# DATA FOR THIS EXERCISE

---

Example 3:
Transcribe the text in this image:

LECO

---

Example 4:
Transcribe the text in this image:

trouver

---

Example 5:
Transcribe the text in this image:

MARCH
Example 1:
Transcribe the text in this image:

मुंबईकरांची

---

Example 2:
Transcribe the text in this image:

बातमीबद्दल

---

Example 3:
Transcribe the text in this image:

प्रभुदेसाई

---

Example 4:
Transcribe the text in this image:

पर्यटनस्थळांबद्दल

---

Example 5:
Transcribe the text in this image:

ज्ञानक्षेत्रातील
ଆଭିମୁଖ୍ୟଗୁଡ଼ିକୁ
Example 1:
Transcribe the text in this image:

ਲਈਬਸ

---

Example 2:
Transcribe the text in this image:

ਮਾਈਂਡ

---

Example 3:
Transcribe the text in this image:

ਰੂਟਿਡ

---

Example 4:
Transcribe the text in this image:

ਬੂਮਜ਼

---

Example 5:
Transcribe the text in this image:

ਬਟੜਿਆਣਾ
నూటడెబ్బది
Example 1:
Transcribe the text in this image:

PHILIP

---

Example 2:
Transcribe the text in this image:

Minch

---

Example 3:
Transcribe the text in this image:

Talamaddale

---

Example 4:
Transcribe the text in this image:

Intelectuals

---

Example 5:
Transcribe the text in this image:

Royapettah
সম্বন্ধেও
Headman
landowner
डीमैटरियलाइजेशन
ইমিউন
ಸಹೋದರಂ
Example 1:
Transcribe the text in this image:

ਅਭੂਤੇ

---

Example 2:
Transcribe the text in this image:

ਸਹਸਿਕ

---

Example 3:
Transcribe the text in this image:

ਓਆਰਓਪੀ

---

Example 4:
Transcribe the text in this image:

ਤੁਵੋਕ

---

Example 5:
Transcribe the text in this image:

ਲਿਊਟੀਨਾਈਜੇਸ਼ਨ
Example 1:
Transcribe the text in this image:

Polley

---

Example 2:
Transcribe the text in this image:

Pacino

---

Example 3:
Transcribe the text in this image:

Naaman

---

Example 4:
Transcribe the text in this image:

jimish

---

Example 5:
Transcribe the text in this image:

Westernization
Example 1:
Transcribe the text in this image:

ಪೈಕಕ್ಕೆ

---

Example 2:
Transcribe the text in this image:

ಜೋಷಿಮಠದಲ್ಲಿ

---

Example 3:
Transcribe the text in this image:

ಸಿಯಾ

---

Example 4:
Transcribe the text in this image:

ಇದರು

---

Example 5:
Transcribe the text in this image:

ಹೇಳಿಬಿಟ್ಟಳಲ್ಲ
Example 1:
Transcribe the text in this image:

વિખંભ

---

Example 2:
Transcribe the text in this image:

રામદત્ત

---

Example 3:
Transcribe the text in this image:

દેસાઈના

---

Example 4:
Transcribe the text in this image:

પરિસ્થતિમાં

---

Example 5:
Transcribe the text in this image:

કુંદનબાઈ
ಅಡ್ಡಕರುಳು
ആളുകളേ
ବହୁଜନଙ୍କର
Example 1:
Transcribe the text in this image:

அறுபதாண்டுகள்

# INSTRUCTIONS TO FOLLOW
Would you output every record above exactly as it stands?

# TASK SOLUTION
---

Example 3:
Transcribe the text in this image:

LECO

---

Example 4:
Transcribe the text in this image:

trouver

---

Example 5:
Transcribe the text in this image:

MARCH
Example 1:
Transcribe the text in this image:

मुंबईकरांची

---

Example 2:
Transcribe the text in this image:

बातमीबद्दल

---

Example 3:
Transcribe the text in this image:

प्रभुदेसाई

---

Example 4:
Transcribe the text in this image:

पर्यटनस्थळांबद्दल

---

Example 5:
Transcribe the text in this image:

ज्ञानक्षेत्रातील
ଆଭିମୁଖ୍ୟଗୁଡ଼ିକୁ
Example 1:
Transcribe the text in this image:

ਲਈਬਸ

---

Example 2:
Transcribe the text in this image:

ਮਾਈਂਡ

---

Example 3:
Transcribe the text in this image:

ਰੂਟਿਡ

---

Example 4:
Transcribe the text in this image:

ਬੂਮਜ਼

---

Example 5:
Transcribe the text in this image:

ਬਟੜਿਆਣਾ
నూటడెబ్బది
Example 1:
Transcribe the text in this image:

PHILIP

---

Example 2:
Transcribe the text in this image:

Minch

---

Example 3:
Transcribe the text in this image:

Talamaddale

---

Example 4:
Transcribe the text in this image:

Intelectuals

---

Example 5:
Transcribe the text in this image:

Royapettah
সম্বন্ধেও
Headman
landowner
डीमैटरियलाइजेशन
ইমিউন
ಸಹೋದರಂ
Example 1:
Transcribe the text in this image:

ਅਭੂਤੇ

---

Example 2:
Transcribe the text in this image:

ਸਹਸਿਕ

---

Example 3:
Transcribe the text in this image:

ਓਆਰਓਪੀ

---

Example 4:
Transcribe the text in this image:

ਤੁਵੋਕ

---

Example 5:
Transcribe the text in this image:

ਲਿਊਟੀਨਾਈਜੇਸ਼ਨ
Example 1:
Transcribe the text in this image:

Polley

---

Example 2:
Transcribe the text in this image:

Pacino

---

Example 3:
Transcribe the text in this image:

Naaman

---

Example 4:
Transcribe the text in this image:

jimish

---

Example 5:
Transcribe the text in this image:

Westernization
Example 1:
Transcribe the text in this image:

ಪೈಕಕ್ಕೆ

---

Example 2:
Transcribe the text in this image:

ಜೋಷಿಮಠದಲ್ಲಿ

---

Example 3:
Transcribe the text in this image:

ಸಿಯಾ

---

Example 4:
Transcribe the text in this image:

ಇದರು

---

Example 5:
Transcribe the text in this image:

ಹೇಳಿಬಿಟ್ಟಳಲ್ಲ
Example 1:
Transcribe the text in this image:

વિખંભ

---

Example 2:
Transcribe the text in this image:

રામદત્ત

---

Example 3:
Transcribe the text in this image:

દેસાઈના

---

Example 4:
Transcribe the text in this image:

પરિસ્થતિમાં

---

Example 5:
Transcribe the text in this image:

કુંદનબાઈ
ಅಡ್ಡಕರುಳು
ആളുകളേ
ବହୁଜନଙ୍କର
Example 1:
Transcribe the text in this image:

அறுபதாண்டுகள்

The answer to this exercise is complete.